Sirdalen is a river valley in Agder county, Norway. The 90 km long valley is located in Sirdal Municipality and Flekkefjord Municipality, and it extends from the lake Lundevatnet in the south to the Lyseheiane and Sirdalsheiane mountains in the north. The river Sira flows through the valley floor and the valley gets its name from this river.

The southern part of Sirdalen, from Lundevatnet to the village of Tonstad, is dominated by the 27 km long and narrow lake Sirdalsvatnet, which is part of the Sira river system. Between Tonstad and Handeland, the valley is very narrow and cramped, while northward from Handeland it becomes more open and gradually merges into the open landscape of the surrounding mountains.

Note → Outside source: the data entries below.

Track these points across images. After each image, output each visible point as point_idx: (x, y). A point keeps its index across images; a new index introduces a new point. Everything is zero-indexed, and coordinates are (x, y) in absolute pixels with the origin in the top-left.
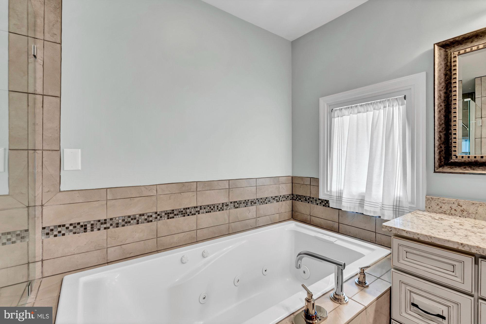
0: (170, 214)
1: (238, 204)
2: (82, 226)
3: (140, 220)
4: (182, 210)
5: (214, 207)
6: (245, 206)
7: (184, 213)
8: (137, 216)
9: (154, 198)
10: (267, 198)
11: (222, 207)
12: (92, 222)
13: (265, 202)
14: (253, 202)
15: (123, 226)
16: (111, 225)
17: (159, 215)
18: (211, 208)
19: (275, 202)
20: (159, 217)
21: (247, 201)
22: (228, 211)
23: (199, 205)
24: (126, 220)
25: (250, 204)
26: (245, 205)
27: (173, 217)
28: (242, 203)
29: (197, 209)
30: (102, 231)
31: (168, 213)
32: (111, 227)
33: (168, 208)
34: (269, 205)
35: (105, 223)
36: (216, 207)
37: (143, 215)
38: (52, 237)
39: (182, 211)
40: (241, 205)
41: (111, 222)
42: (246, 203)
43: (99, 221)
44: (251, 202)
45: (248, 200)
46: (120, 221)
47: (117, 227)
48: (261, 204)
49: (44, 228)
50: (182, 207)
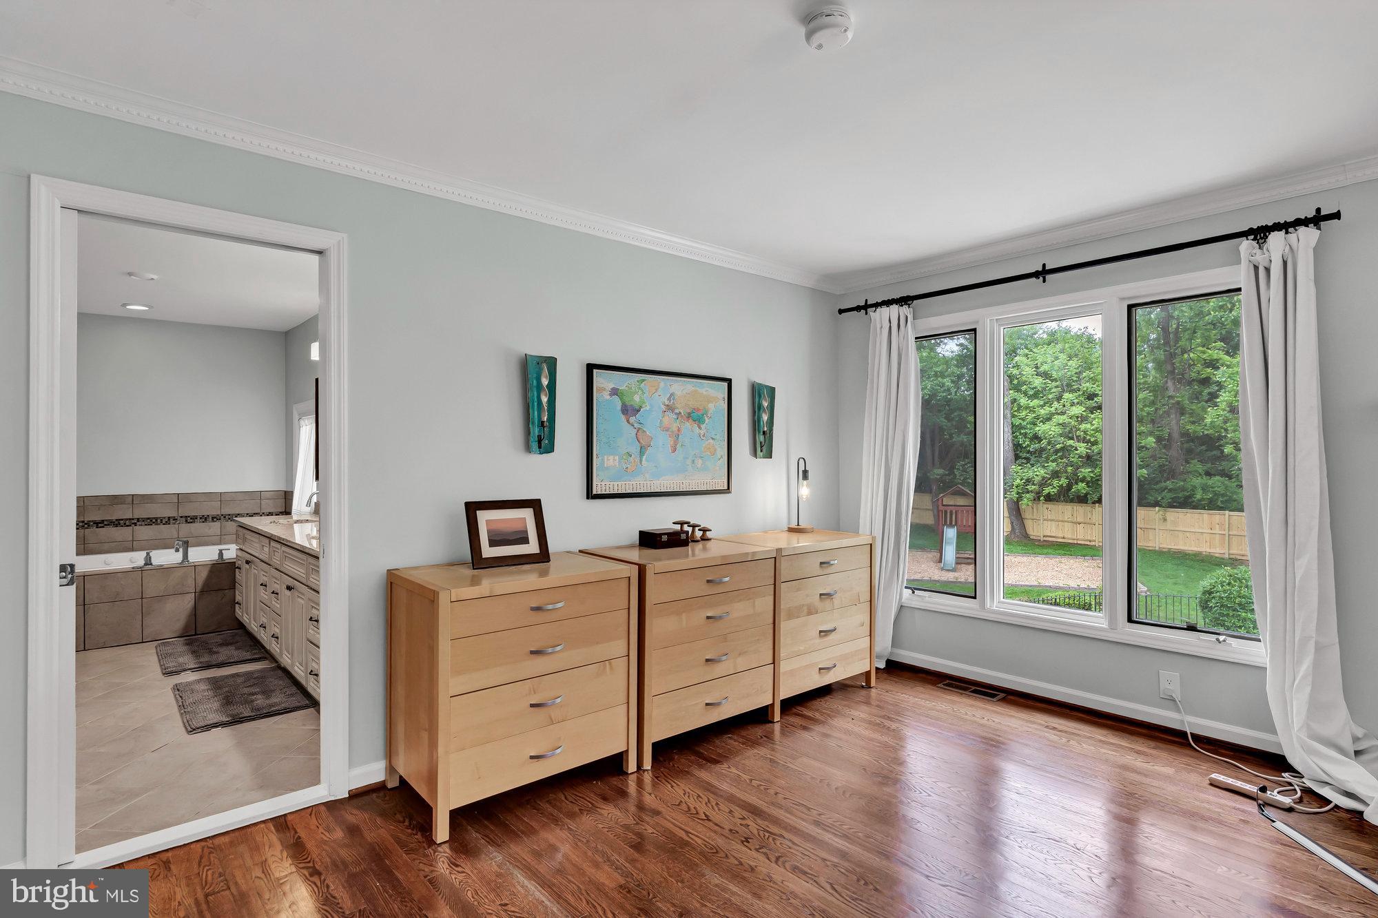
0: (100, 524)
1: (191, 518)
4: (114, 520)
5: (156, 520)
6: (203, 522)
7: (117, 524)
11: (168, 521)
14: (215, 518)
18: (152, 521)
20: (86, 526)
21: (205, 516)
22: (177, 526)
23: (136, 516)
25: (211, 520)
27: (103, 527)
28: (198, 518)
29: (133, 521)
31: (97, 523)
33: (98, 518)
36: (159, 520)
39: (114, 522)
40: (196, 520)
42: (205, 519)
44: (212, 518)
45: (208, 516)
50: (114, 518)
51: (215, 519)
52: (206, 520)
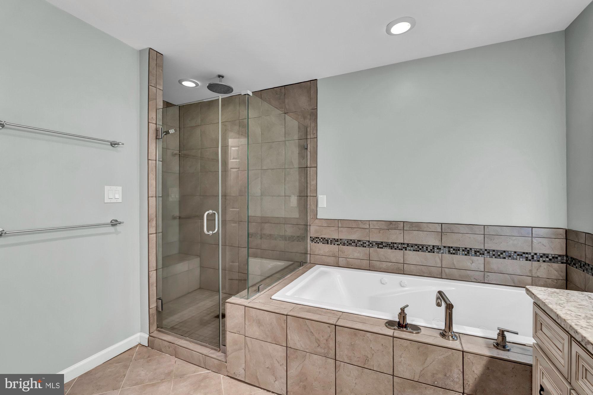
0: (380, 245)
1: (454, 250)
2: (326, 240)
3: (358, 245)
4: (390, 243)
5: (423, 247)
6: (466, 255)
7: (392, 247)
8: (356, 241)
9: (368, 231)
10: (504, 252)
11: (433, 249)
12: (331, 239)
13: (501, 256)
14: (478, 252)
15: (348, 245)
16: (341, 243)
17: (371, 244)
18: (419, 248)
19: (521, 259)
20: (371, 245)
21: (468, 249)
22: (440, 255)
23: (406, 242)
24: (349, 242)
25: (473, 253)
26: (466, 253)
27: (382, 248)
28: (461, 250)
29: (403, 246)
30: (336, 246)
31: (378, 244)
32: (341, 245)
33: (379, 240)
34: (508, 261)
35: (338, 241)
36: (425, 248)
37: (360, 241)
38: (314, 242)
39: (390, 245)
40: (458, 252)
41: (340, 241)
42: (467, 251)
43: (334, 239)
44: (475, 251)
45: (471, 249)
46: (346, 242)
47: (344, 245)
48: (494, 257)
49: (311, 237)
50: (390, 241)
51: (478, 254)
52: (468, 253)
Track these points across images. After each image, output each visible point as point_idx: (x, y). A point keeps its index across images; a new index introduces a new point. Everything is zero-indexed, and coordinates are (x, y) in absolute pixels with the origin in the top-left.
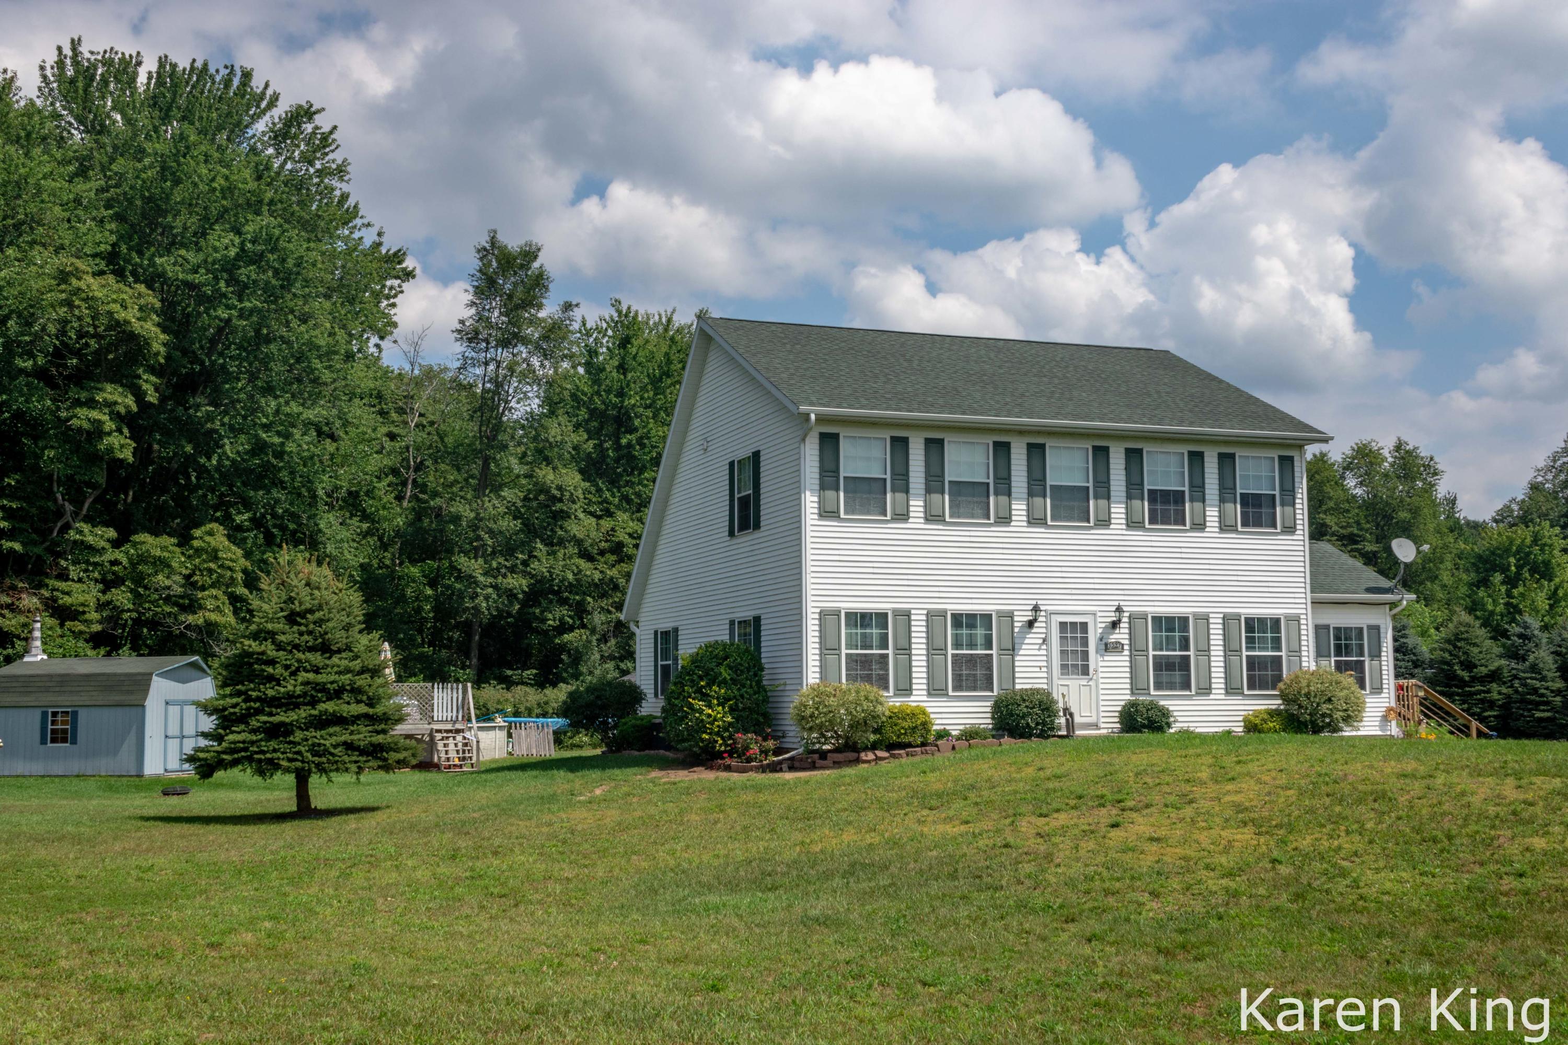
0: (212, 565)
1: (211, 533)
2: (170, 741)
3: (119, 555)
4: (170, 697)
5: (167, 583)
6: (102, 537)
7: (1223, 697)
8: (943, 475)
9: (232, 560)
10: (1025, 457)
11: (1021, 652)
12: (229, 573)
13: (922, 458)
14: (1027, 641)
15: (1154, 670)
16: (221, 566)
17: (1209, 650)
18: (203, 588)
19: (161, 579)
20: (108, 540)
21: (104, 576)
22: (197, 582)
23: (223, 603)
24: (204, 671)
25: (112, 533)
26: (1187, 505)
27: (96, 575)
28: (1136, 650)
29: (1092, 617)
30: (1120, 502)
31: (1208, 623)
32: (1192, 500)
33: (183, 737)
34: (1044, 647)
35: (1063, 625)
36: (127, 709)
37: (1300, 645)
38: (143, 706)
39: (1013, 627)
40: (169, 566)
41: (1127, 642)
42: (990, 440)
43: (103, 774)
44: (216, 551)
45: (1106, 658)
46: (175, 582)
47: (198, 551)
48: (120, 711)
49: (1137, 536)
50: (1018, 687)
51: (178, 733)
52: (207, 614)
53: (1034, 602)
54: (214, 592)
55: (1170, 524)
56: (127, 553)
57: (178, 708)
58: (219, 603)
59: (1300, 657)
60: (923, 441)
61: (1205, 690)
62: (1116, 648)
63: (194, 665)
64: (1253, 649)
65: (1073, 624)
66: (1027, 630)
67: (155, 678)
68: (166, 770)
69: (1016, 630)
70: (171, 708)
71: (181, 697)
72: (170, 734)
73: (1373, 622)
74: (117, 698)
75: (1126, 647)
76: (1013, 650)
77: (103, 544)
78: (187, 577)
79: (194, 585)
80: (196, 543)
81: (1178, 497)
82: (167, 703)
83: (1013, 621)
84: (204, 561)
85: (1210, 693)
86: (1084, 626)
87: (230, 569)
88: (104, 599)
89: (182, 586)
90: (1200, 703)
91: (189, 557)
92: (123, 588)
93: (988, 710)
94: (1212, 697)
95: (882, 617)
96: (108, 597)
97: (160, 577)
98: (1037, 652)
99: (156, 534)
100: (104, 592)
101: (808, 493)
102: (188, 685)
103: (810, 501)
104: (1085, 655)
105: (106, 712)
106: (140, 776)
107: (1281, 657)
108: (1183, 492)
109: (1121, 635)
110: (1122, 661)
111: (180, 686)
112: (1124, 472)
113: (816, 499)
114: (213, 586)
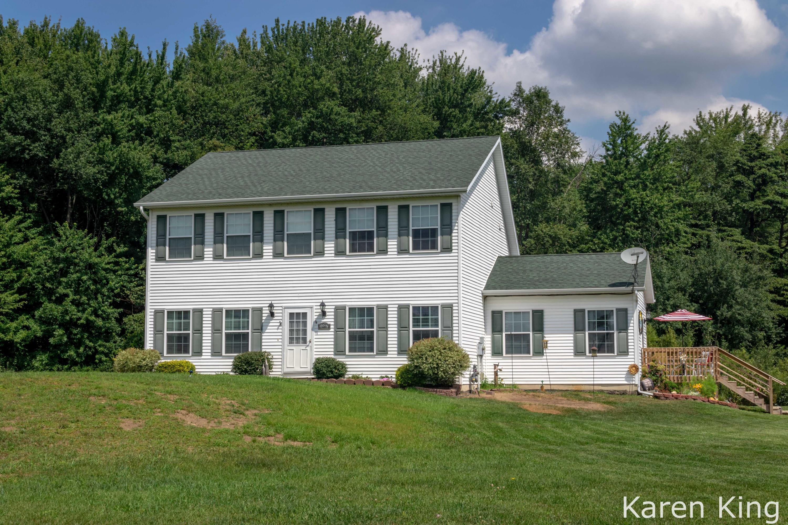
7: (396, 356)
8: (223, 233)
10: (272, 218)
11: (267, 331)
13: (213, 224)
14: (270, 324)
15: (350, 340)
17: (387, 327)
26: (375, 240)
28: (339, 328)
29: (310, 309)
30: (331, 241)
31: (387, 311)
32: (378, 237)
34: (281, 328)
35: (291, 315)
37: (452, 323)
39: (262, 317)
41: (333, 323)
42: (250, 211)
45: (319, 333)
49: (342, 260)
50: (263, 350)
53: (270, 302)
55: (365, 251)
59: (452, 330)
60: (213, 215)
61: (384, 351)
62: (325, 327)
64: (418, 326)
65: (298, 314)
66: (271, 318)
69: (264, 318)
73: (538, 307)
75: (332, 327)
76: (262, 329)
81: (370, 235)
83: (262, 313)
85: (387, 354)
86: (305, 315)
90: (380, 360)
93: (231, 364)
94: (388, 356)
95: (187, 313)
98: (276, 331)
101: (150, 249)
103: (151, 253)
104: (305, 332)
107: (438, 330)
108: (373, 231)
109: (330, 319)
110: (330, 335)
112: (334, 222)
113: (154, 251)
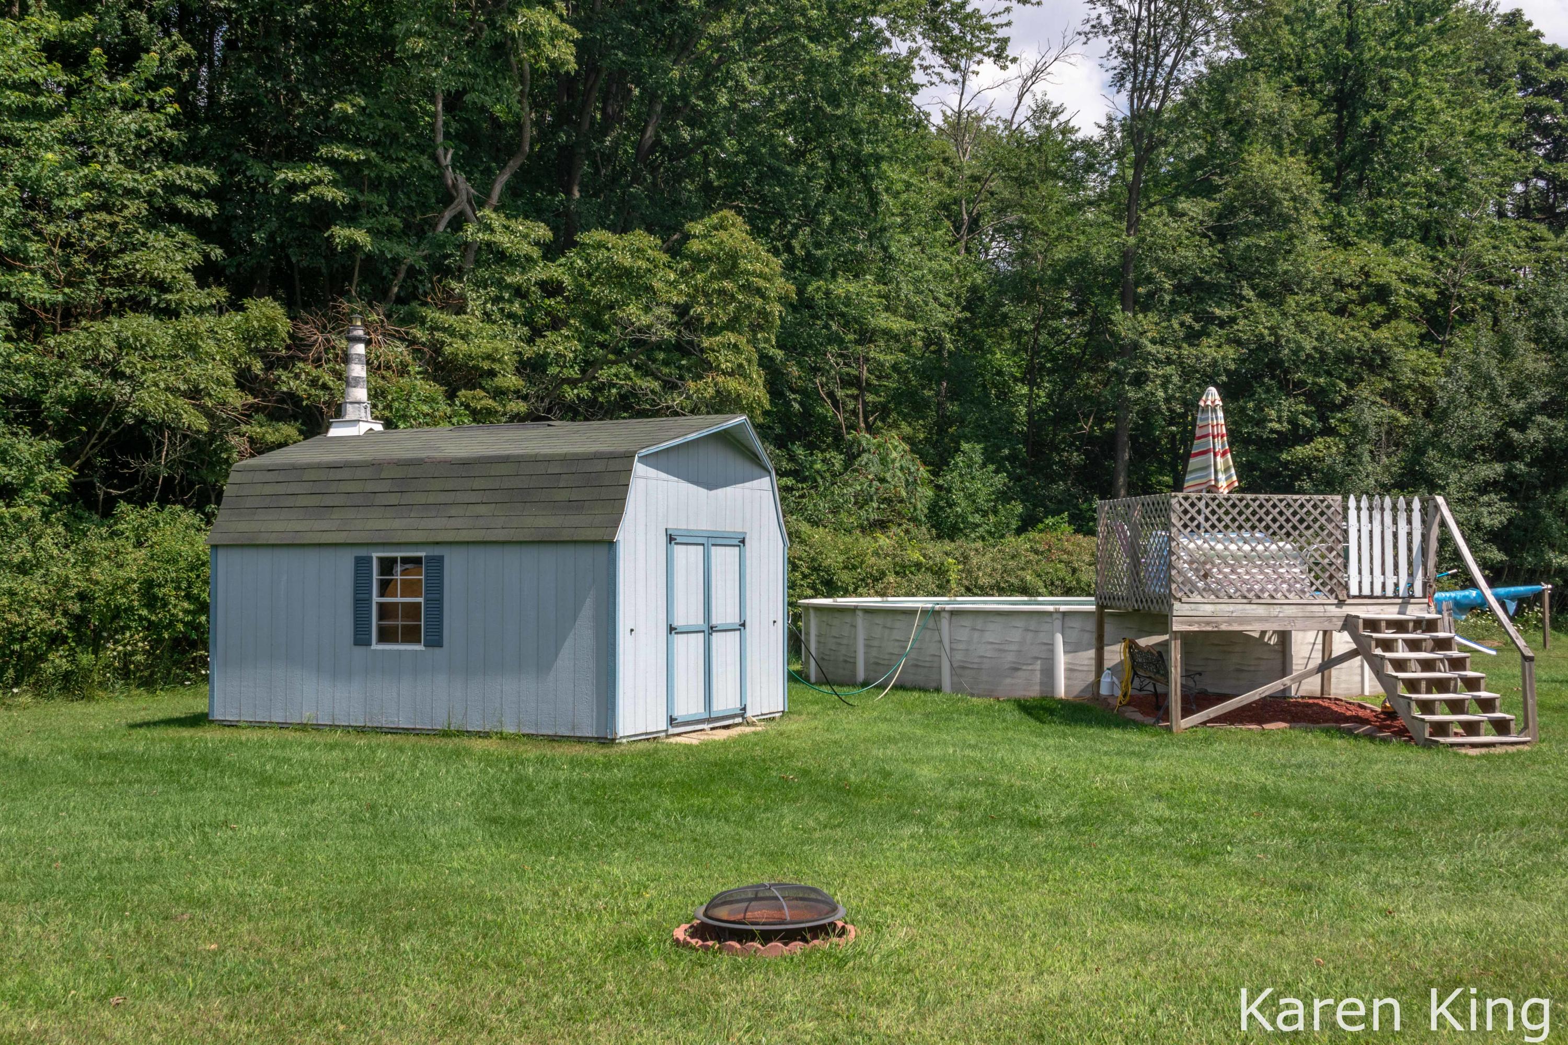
0: (727, 285)
1: (721, 226)
2: (680, 640)
3: (555, 271)
4: (678, 524)
5: (645, 320)
6: (525, 236)
9: (761, 275)
12: (758, 302)
16: (747, 288)
18: (712, 329)
19: (633, 311)
20: (537, 243)
21: (531, 311)
22: (699, 319)
23: (749, 361)
24: (754, 459)
25: (542, 231)
27: (516, 307)
33: (712, 629)
36: (568, 553)
38: (611, 544)
40: (649, 289)
43: (509, 729)
44: (734, 256)
46: (658, 318)
47: (700, 262)
48: (548, 558)
51: (697, 620)
52: (720, 379)
54: (733, 338)
56: (571, 268)
57: (696, 553)
58: (742, 360)
63: (727, 439)
67: (639, 468)
68: (672, 721)
70: (680, 552)
71: (704, 525)
72: (680, 621)
74: (541, 522)
77: (526, 248)
78: (682, 310)
79: (693, 325)
80: (695, 246)
82: (671, 539)
84: (713, 277)
87: (759, 292)
88: (529, 352)
89: (671, 326)
91: (684, 273)
92: (564, 331)
96: (540, 346)
97: (632, 309)
99: (622, 228)
100: (530, 341)
102: (720, 492)
105: (512, 559)
106: (607, 740)
111: (702, 491)
114: (733, 324)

The Sira River and the neighboring Kvina River and most of their tributaries have been developed for power production. There are several large power reservoirs that have been dammed in and in the mountains surrounding the Sirdalen valley including the lakes Svartevatn, Gravatn, and Valevatn. The main Tonstad Hydroelectric Power Station in Tonstad is Norway's largest in terms of production.

Along the sides of the valley in upper Sirdalen, especially the Tjørhom – Ådneram area, there are many ski and alpine resorts. The area is popular with ski tourists, especially from Rogaland and Agder counties.